§ **DATA UNDER STUDY**
★ ★ ★ ★ ★
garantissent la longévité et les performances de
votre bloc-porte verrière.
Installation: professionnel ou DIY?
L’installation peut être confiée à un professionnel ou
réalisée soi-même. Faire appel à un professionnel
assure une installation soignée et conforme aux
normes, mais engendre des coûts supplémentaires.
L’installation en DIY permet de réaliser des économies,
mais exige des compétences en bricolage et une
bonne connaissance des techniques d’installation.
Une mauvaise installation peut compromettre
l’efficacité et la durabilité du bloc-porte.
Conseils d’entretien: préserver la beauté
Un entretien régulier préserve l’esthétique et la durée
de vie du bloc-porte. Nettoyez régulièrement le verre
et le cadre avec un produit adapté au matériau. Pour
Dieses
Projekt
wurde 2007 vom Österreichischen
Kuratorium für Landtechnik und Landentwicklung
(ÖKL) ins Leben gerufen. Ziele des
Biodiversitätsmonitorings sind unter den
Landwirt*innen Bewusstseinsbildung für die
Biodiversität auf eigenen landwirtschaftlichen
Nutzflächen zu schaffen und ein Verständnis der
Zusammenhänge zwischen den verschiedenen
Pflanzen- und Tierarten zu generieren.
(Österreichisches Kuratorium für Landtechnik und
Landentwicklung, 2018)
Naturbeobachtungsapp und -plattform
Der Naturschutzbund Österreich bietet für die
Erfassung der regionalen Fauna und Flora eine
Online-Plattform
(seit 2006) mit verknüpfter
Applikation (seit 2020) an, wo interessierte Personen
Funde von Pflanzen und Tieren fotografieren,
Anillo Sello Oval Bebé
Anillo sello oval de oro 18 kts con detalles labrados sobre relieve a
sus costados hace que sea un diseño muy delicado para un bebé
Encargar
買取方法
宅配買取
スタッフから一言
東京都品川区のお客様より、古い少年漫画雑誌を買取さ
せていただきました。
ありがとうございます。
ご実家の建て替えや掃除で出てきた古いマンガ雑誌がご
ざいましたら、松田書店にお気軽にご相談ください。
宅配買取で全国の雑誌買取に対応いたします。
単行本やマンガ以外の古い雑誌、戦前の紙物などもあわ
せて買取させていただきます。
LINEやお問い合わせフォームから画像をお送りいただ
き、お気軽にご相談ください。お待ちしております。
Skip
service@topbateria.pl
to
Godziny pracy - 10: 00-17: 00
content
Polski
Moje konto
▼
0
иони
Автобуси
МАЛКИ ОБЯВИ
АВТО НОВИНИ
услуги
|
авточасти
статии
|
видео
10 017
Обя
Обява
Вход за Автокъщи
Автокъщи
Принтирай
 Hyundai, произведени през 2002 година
★ ★ ★ ★ ★
§ **ASSIGNED TASK**
Based on the entries above, please count how many lines contain the string "Landtechnik", and reply with the figure only.

§ **FINISHED TASK**
2